Norway is not a member of the EU, so although it has agreements over the free movement of people in the Schengen scheme, it does not use the Euro.

There are 27 countries in the Schengen Scheme. The area includes hundreds of airports and maritime ports, numerous land crossing points, an area of 4,368,693 km2, and a population of 423,264,262 citizens.

The 27 Schengen countries are:

  1.  Austria
  2. Belgium
  3.  Czech Republic
  4. Croatia
  5. Denmark
  6. Estonia
  7. Finland
  8. France
  9. Germany
  10. Greece
  11. Hungary
  12. Iceland
  13. Italy
  14.  Latvia
  15. Liechtenstein
  16.  Lithuania
  17. Luxembourg
  18.  Malta
  19.  Netherlands
  20.  Norway
  21.  Poland
  22.  Portugal
  23.  Slovakia
  24.  Slovenia
  25.  Spain
  26.  Sweden
  27.  Switzerland.

Debit and credit cards are accepted almost everywhere, and many places also accept payment by phone, like Google Pay and Apple Pay. But it is still a good idea to have a bit of cash on you for small purchases. Foreign currency is rarely accepted, so you need Norwegian currency to get by. You will find cash machines in towns and cities, and in most rural areas there will be at least one place where you can withdraw money, such as at a kiosk, grocery shop, or petrol station.” Currency

Norges Bank is the Central Bank of Norway, which promotes economic stability. The Central bank also executes monetary policy and promotes an efficient payment system and financial markets. The Financial Supervisory Authority Of Norway is an independent government agency in Norway that contributes to financial stability and well-functioning markets. The economy of Norway is mixed with free market activity and large state ownership in certain key sectors. Foreign Bank branches contribute 19% to retail and 38% domestic corporate market. The number of banking branches decreased significantly because more and more people use banking services online. Banks in Norway

Local currencies are found in dependencies and highly devolved governments. Or as in the case of Norway, an independent country, control over its own currency. All three of these examples can print their own currency, although in the case of The Faroes, no coinage is used except Danish. Increasingly, too, electronic payments are making society cashless.

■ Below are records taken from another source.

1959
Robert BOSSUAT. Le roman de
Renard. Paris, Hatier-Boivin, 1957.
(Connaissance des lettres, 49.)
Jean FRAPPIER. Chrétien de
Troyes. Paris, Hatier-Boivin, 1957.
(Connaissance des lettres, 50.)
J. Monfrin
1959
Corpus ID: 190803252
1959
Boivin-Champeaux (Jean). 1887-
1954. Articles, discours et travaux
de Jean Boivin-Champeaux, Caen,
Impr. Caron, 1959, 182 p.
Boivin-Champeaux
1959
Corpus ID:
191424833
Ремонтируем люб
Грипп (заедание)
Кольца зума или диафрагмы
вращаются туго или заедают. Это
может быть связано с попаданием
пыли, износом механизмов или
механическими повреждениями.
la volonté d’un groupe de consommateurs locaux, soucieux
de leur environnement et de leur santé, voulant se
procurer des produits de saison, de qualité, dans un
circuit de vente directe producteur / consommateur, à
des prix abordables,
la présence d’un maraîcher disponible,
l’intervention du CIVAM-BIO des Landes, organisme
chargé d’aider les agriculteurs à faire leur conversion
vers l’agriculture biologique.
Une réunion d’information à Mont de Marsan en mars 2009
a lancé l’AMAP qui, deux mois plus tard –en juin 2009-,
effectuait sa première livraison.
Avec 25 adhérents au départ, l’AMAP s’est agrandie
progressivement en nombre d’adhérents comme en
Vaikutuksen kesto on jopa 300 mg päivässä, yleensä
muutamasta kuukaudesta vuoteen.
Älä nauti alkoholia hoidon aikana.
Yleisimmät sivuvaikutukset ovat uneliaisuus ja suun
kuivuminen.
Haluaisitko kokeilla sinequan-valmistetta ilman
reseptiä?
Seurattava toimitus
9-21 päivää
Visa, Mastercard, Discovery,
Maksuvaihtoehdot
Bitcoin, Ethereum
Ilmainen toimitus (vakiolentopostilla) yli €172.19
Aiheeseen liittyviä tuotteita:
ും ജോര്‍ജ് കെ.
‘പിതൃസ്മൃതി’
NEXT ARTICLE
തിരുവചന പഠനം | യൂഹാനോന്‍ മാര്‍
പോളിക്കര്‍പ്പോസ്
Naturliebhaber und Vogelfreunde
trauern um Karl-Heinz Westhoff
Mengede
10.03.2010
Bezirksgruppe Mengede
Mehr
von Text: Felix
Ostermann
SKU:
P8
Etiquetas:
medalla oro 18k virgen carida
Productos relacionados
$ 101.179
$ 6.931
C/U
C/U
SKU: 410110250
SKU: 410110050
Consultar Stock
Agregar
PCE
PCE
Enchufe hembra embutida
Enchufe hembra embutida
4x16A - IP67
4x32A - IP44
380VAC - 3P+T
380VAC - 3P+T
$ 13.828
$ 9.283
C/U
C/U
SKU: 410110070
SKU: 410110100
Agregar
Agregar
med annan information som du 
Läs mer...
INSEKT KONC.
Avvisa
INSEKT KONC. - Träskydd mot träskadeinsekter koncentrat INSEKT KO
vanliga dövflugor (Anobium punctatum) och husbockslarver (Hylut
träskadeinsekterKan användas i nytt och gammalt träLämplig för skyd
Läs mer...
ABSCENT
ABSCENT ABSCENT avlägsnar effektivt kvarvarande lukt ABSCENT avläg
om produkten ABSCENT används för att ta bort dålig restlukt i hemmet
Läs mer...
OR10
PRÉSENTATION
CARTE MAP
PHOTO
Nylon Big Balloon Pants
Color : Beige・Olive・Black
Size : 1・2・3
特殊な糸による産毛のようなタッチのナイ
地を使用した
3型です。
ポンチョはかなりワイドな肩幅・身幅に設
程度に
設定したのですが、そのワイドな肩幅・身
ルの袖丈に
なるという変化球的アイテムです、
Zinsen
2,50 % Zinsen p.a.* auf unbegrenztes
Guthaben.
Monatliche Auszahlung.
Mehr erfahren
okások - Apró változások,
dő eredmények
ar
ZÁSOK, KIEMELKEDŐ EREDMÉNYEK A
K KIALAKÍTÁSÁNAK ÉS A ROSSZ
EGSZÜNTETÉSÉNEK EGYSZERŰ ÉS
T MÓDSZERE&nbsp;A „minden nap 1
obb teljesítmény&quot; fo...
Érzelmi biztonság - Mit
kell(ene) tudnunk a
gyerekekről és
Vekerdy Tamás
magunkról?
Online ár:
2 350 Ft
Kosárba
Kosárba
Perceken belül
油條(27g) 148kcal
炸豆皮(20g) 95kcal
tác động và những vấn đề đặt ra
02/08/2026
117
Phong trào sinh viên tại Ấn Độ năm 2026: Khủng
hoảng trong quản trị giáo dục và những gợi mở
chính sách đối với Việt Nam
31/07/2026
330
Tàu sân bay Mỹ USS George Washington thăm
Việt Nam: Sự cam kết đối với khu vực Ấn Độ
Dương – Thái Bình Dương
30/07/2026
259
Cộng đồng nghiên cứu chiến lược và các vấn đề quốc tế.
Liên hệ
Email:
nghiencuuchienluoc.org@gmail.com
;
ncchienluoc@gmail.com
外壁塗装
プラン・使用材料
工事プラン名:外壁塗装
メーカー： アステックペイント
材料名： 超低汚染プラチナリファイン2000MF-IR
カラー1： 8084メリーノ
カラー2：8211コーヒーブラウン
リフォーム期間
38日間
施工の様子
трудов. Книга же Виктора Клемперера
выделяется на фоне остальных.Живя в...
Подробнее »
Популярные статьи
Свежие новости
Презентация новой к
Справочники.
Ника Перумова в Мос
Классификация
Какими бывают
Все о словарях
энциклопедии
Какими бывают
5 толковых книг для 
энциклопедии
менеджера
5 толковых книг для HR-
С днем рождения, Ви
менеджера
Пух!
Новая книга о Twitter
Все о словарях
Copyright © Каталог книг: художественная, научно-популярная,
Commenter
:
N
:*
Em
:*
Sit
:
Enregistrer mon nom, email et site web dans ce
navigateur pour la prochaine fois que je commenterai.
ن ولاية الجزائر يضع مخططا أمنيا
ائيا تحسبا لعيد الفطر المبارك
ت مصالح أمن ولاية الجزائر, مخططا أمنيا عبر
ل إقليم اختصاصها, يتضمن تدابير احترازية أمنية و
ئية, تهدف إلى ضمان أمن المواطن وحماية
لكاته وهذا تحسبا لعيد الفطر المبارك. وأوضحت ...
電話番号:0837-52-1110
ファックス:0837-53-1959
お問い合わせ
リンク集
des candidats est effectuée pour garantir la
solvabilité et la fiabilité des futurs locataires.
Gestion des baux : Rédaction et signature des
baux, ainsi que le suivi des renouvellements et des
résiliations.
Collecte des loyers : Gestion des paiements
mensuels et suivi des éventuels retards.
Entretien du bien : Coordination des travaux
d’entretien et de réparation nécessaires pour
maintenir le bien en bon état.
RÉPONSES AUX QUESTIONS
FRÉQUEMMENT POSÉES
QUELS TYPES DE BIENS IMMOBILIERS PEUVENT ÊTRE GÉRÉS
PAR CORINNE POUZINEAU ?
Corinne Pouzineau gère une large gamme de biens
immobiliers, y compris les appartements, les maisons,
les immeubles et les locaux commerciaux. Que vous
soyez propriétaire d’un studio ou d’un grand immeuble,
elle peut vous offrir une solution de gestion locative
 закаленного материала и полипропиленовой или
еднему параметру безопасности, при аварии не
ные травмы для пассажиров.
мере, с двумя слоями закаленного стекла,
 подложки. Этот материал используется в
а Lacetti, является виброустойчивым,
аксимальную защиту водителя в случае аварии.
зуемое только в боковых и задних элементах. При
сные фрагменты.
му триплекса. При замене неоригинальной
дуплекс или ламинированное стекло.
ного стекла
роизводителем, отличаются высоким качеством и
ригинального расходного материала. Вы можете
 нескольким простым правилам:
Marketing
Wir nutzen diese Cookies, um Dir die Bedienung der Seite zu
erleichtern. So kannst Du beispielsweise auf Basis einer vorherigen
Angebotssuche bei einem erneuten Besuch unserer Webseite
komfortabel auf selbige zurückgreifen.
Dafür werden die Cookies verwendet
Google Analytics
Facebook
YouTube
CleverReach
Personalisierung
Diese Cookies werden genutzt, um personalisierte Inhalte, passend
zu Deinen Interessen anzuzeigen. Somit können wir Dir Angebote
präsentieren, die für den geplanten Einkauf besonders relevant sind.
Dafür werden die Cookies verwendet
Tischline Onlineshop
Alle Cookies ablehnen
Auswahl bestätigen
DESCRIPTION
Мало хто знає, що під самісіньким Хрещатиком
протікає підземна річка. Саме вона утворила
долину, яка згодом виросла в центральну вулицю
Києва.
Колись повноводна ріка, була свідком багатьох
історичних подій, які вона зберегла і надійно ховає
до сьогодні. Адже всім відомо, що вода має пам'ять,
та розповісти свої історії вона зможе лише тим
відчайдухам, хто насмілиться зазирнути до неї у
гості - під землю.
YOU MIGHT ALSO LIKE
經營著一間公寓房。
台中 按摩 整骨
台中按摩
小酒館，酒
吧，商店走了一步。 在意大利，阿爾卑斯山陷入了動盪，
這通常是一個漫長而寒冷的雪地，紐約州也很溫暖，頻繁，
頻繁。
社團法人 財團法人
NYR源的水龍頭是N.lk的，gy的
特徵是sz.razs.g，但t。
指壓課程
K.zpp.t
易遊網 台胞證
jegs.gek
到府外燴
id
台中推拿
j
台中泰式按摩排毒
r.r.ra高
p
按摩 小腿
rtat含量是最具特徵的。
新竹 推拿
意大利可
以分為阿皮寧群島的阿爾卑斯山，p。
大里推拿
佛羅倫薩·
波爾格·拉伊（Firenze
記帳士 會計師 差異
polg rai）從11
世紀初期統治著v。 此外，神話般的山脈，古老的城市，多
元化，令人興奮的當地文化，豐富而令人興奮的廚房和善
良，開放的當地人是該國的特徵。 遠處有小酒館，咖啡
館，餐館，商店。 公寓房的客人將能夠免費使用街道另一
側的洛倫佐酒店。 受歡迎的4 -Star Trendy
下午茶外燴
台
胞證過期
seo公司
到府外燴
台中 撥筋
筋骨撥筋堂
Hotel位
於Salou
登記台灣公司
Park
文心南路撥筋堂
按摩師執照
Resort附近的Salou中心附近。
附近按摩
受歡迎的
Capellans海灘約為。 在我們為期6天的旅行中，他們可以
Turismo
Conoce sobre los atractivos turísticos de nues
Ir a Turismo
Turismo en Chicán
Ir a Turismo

More importantly, however, than the mere question of ‘what currency will we use?’, is that of the flow of money – in and out of communities – especially if they become targets for money laundering schemes.

Lots for Orkney’s councillors to consider, and whose head to put on the Orkney kroner, or Orkney pound, or Orkney dollar ? Who will control the printing presses? And will we become a tax haven conduit for money laundering?